> The algorithm could generally tell what a person’s political orientation was with a high degree of accuracy, even when that person’s identity was “decorrelated with age, gender, and ethnicity,” researchers write.
But the whole thing is looking at photos - how do you decorrelate a photo from age, gender, ethnicity, or weight?
> Please don't comment on whether someone read an article. "Did you even read the article? It mentions that" can be shortened to "The article mentions that".
They expressly look at the predictive power of BMI in Study 4
> How does the predictive power of the lower face size and BMI compare with the predictive power of the facial recognition algorithm estimated in Study 1? Would the VGGFace2-based model trained in Study 1 perform better if it was supplemented with explicit measures of lower face size and BMI? To answer these questions, we trained a series of regression models predicting political orientation (while controlling for age and gender) and used leave-one-out cross-validation to estimate prediction performance.

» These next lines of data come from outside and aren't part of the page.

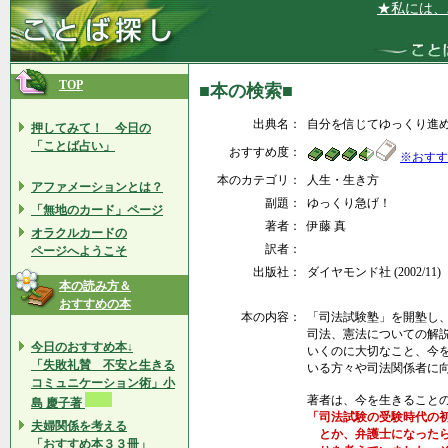
★私には、パー
TOP
■本の検索■
出典名：
自分を信じてゆっくり進め
押してみて！ 今日の
「ことば占い」
おすすめ度：
※おすす
本のカテゴリ：
人生・生き方
アファメーションとは？
副題：
ゆっくり急げ！
「無地のカード」ページ
著者：
伊藤 真
オラクルカードの
訳者：
ページへようこそ
出版社：
ダイヤモンド社 (2002/11)
本の読み方＆
おすすめの本
本の内容：
「司法試験塾」を開塾し
司法、憲法についての解
今日のおすすめ本↓
いくのに大切なこと、今
「失敗礼賛 不安と生きる
いる方々や司法関係者に
コミュニケーション術」小
著者は、今を生きること
島 慶子著
「司法試験の受験時代の
夫婦関係を考える
とか、弁護士になったら
「おすすめ本３３冊」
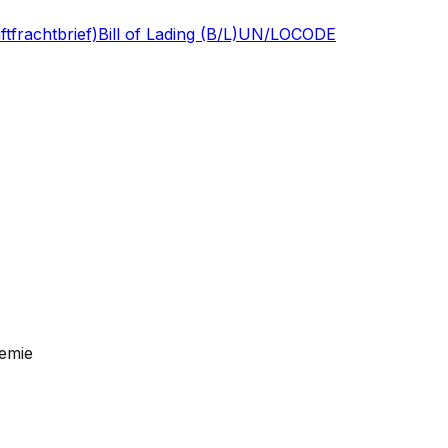
tfrachtbrief)
Bill of Lading (B/L)
UN/LOCODE
emie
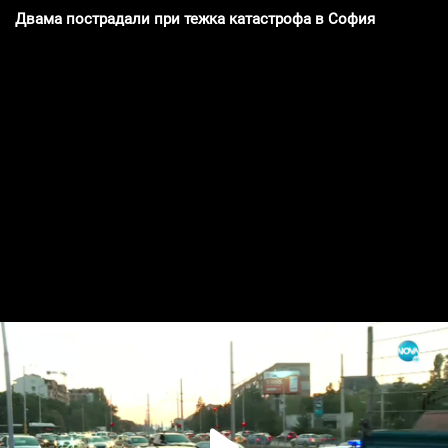
Двама пострадали при тежка катастрофа в София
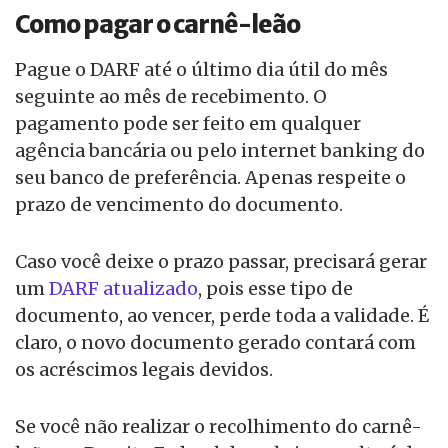
Como pagar o carnê-leão
Pague o DARF até o último dia útil do mês
seguinte ao mês de recebimento. O
pagamento pode ser feito em qualquer
agência bancária ou pelo internet banking do
seu banco de preferência. Apenas respeite o
prazo de vencimento do documento.
Caso você deixe o prazo passar, precisará gerar
um
DARF atualizado
, pois esse tipo de
documento, ao vencer, perde toda a validade. É
claro, o novo documento gerado contará com
os acréscimos legais devidos.
Se você não realizar o recolhimento do carnê-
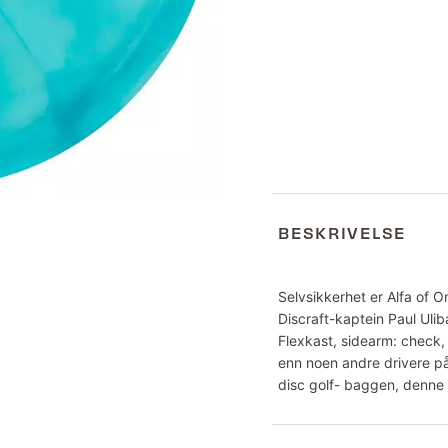
BESKRIVELSE
Selvsikkerhet er Alfa of 
Discraft-kaptein Paul Ulib
Flexkast, sidearm: check,
enn noen andre drivere på 
disc golf- baggen, denne 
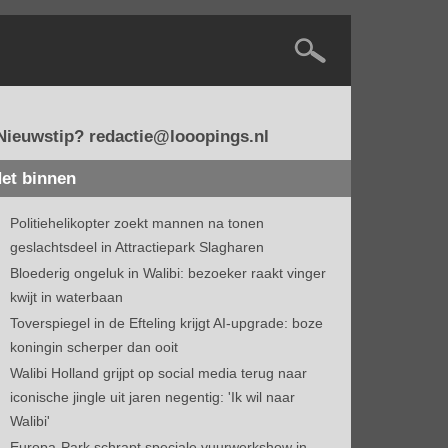
Nieuwstip? redactie@looopings.nl
et binnen
Politiehelikopter zoekt mannen na tonen
geslachtsdeel in Attractiepark Slagharen
Bloederig ongeluk in Walibi: bezoeker raakt vinger
kwijt in waterbaan
Toverspiegel in de Efteling krijgt AI-upgrade: boze
koningin scherper dan ooit
Walibi Holland grijpt op social media terug naar
iconische jingle uit jaren negentig: 'Ik wil naar
Walibi'
Europa-Park schrapt speciale vuurwerkshow in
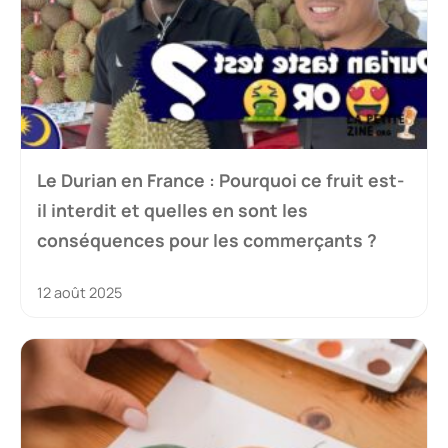
Le Durian en France : Pourquoi ce fruit est-
il interdit et quelles en sont les
conséquences pour les commerçants ?
12 août 2025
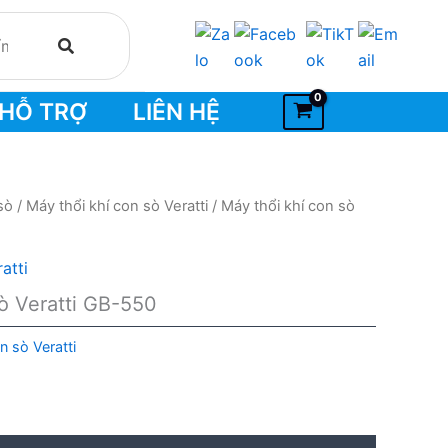
HỖ TRỢ
LIÊN HỆ
sò
/
Máy thổi khí con sò Veratti
/ Máy thổi khí con sò
atti
sò Veratti GB-550
n sò Veratti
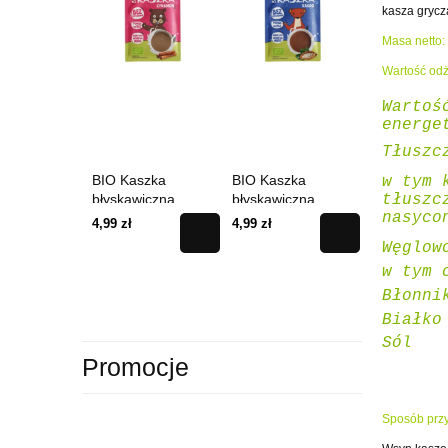
kasza grycz
Masa netto:
Wartość odż
Wartoś
energe
Tłuszc
BIO Kaszka
BIO Kaszka
Bio Kaszka
w tym 
tłuszc
błyskawiczna
błyskawiczna
Owsiana 20
nasyco
cynamon 35 g
kakao 35 g
4,99 zł
4,99 zł
18,99 zł
Węglow
w tym 
Błonni
Białk
Sól
Promocje
Sposób prz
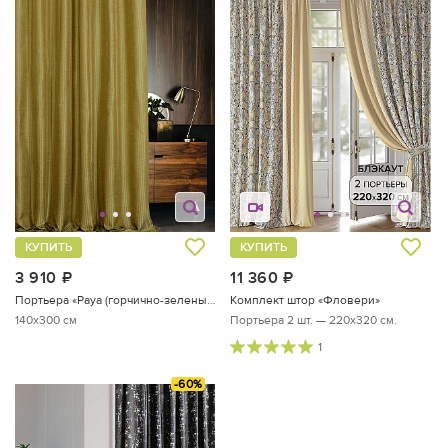
КУПИТЬ
КУПИТЬ
3 910
руб.
11 360
руб.
Портьера «Рауа (горчично-зеленый)»
Комплект штор «Фловери»
140x300 см
Портьера 2 шт. — 220х320 см.
1
-60%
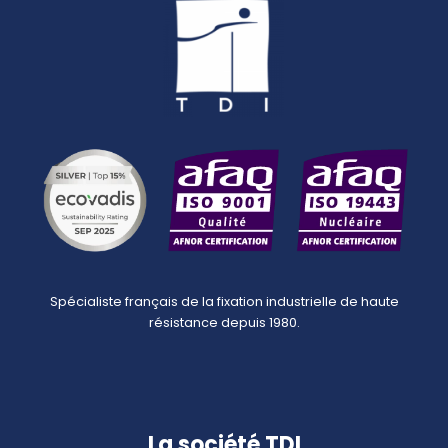
Spécialiste français de la fixation industrielle de haute
résistance depuis 1980.
La société TDI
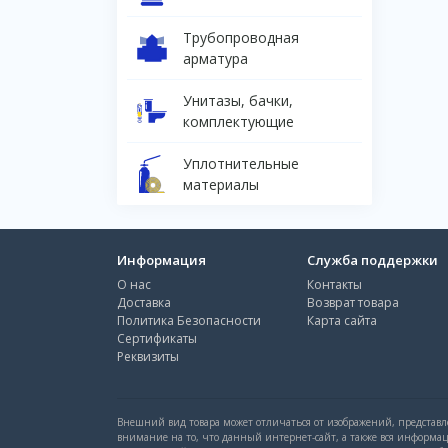
Трубопроводная
арматура
Унитазы, бачки,
комплектующие
Уплотнительные
материалы
Информация
Служба поддержки
О нас
Контакты
Доставка
Возврат товара
Политика Безопасности
Карта сайта
Сертификаты
Реквизиты
Внешний вид товара может отличаться от изображений, представле
внимание на то, что данный интернет-сайт, а также вся информа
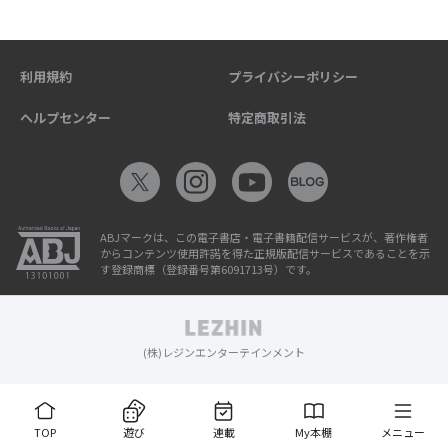
利用規約
プライバシーポリシー
ヘルプセンター
特定商取引法
ABJマークは、この電子書店・電子書籍配信サービスが、著作権者
からコンテンツ使用許諾を得た正規版配信サービスであることを示
す登録商標（登録番号第6091713号）です。
(株)レジンエンターテインメント
TOP
遊び
連載
My本棚
メニュー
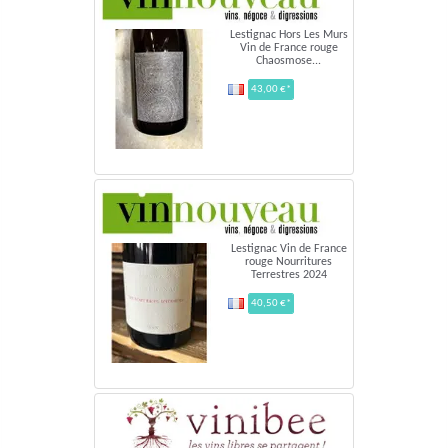
Lestignac Hors Les Murs
Vin de France rouge
Chaosmose...
43,00 €*
Lestignac Vin de France
rouge Nourritures
Terrestres 2024
40,50 €*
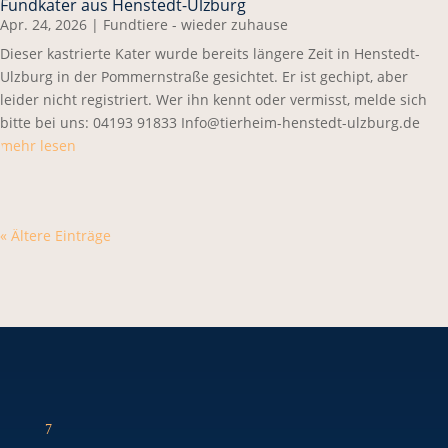
Fundkater aus Henstedt-Ulzburg
Apr. 24, 2026
|
Fundtiere - wieder zuhause
Dieser kastrierte Kater wurde bereits längere Zeit in Henstedt-
Ulzburg in der Pommernstraße gesichtet. Er ist gechipt, aber
leider nicht registriert. Wer ihn kennt oder vermisst, melde sich
bitte bei uns: 04193 91833 Info@tierheim-henstedt-ulzburg.de
mehr lesen
« Ältere Einträge
7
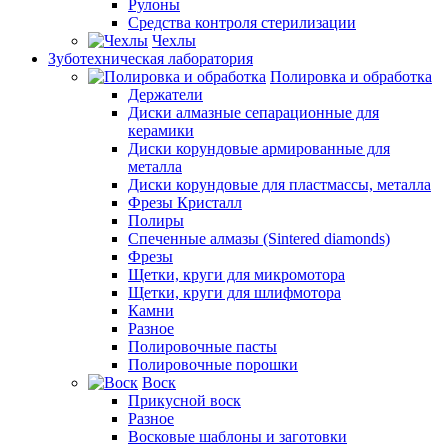
Рулоны
Средства контроля стерилизации
Чехлы
Зуботехническая лаборатория
Полировка и обработка
Держатели
Диски алмазные сепарационные для
керамики
Диски корундовые армированные для
металла
Диски корундовые для пластмассы, металла
Фрезы Кристалл
Полиры
Спеченные алмазы (Sintered diamonds)
Фрезы
Щетки, круги для микромотора
Щетки, круги для шлифмотора
Камни
Разное
Полировочные пасты
Полировочные порошки
Воск
Прикусной воск
Разное
Восковые шаблоны и заготовки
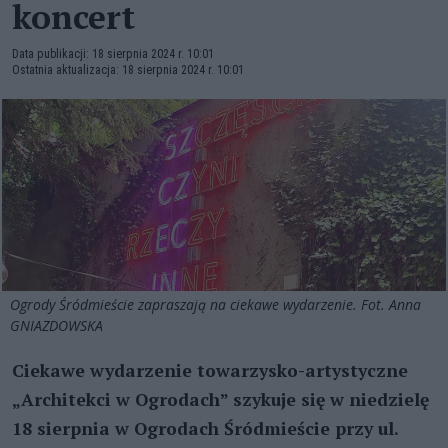
koncert
Data publikacji: 18 sierpnia 2024 r. 10:01
Ostatnia aktualizacja: 18 sierpnia 2024 r. 10:01
Ogrody Śródmieście zapraszają na ciekawe wydarzenie. Fot. Anna
GNIAZDOWSKA
Ciekawe wydarzenie towarzysko-artystyczne
„Architekci w Ogrodach” szykuje się w niedzielę
18 sierpnia w Ogrodach Śródmieście przy ul.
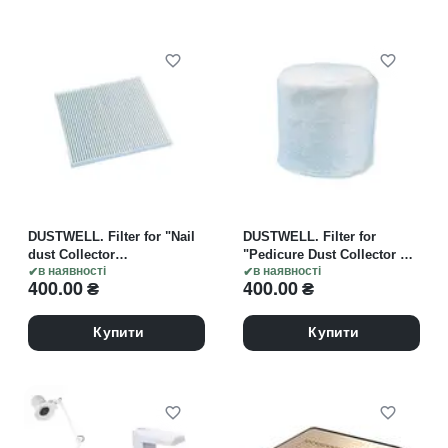
DUSTWELL. Filter for "Nail
DUSTWELL. Filter for
dust Collector
"Pedicure Dust Collector Air
Champion/Pro N1/Air Dust".
в наявності
Dust". Фільтр для
в наявності
400.00
₴
400.00
₴
Фільтр для настільної
педикюрної витяжки "Air
витяжки "Champion/Pro
Dust"
N1/Air Dust"
Купити
Купити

> The predictive power of the lower face size equaled r(434) = .11; p = .02; 95% CI [.01, .20]. BMI’s predictive power was insignificant r(272) = .06; p = .36; 95% CI [−.06, .18]. Combining the VGGFace2-based predictions (estimated in Study 1) with BMI, lower face size, and with both these variables did not improve prediction performance. The highest performance was afforded by combining VGGFace2 predictions with lower face size. Yet, this model’s performance, r(434) = .21; p < .001; 95% CI [.12, .30], was no higher than the performance of the VGGFace2 predictions alone, r(434) = .22; see Study 1.
Oh I see, that's in the actual paper, not the linked article. Having now re-read that section a few times, I think the important quote is
> The predictive power of the lower face size equaled r(434) = .11; p = .02; 95% CI [.01, .20]. BMI’s predictive power was insignificant r(272) = .06; p = .36; 95% CI [−.06, .18]. Combining the VGGFace2-based predictions (estimated in Study 1) with BMI, lower face size, and with both these variables did not improve prediction performance. The highest performance was afforded by combining VGGFace2 predictions with lower face size. Yet, this model’s performance, r(434) = .21; p < .001; 95% CI [.12, .30], was no higher than the performance of the VGGFace2 predictions alone, r(434) = .22; see Study 1.
"Additionally, body mass index (BMI) was computed for 274 participants who self-reported their weight and height."
So self-reported data. And only provided by 274 participants out of 591, so less than half. It seems very probable the more overweight you are, the less likely you are to self-report your weight. I still think the most likely explanation is that they are picking up on obesity, which would surely be strongly correlated with "lower face size."
However, simply asserting that something explains the results while not addressing the ways that the study actually look at that factor is not a valuable contribution to the conversation.
You are correct that self-reporting adds error to the BMI and the optional self reporting may have narrowed the range of BMI reports than can be analyzed. Both of these would reduce the size of the predictive effectivenes. It does seem like an area where a study better designed to control for BMI would increase our understanding. However the relative effect size vs lower face shape indicates to me that it is pretty unlikely that BMI fully explains model predictive ability.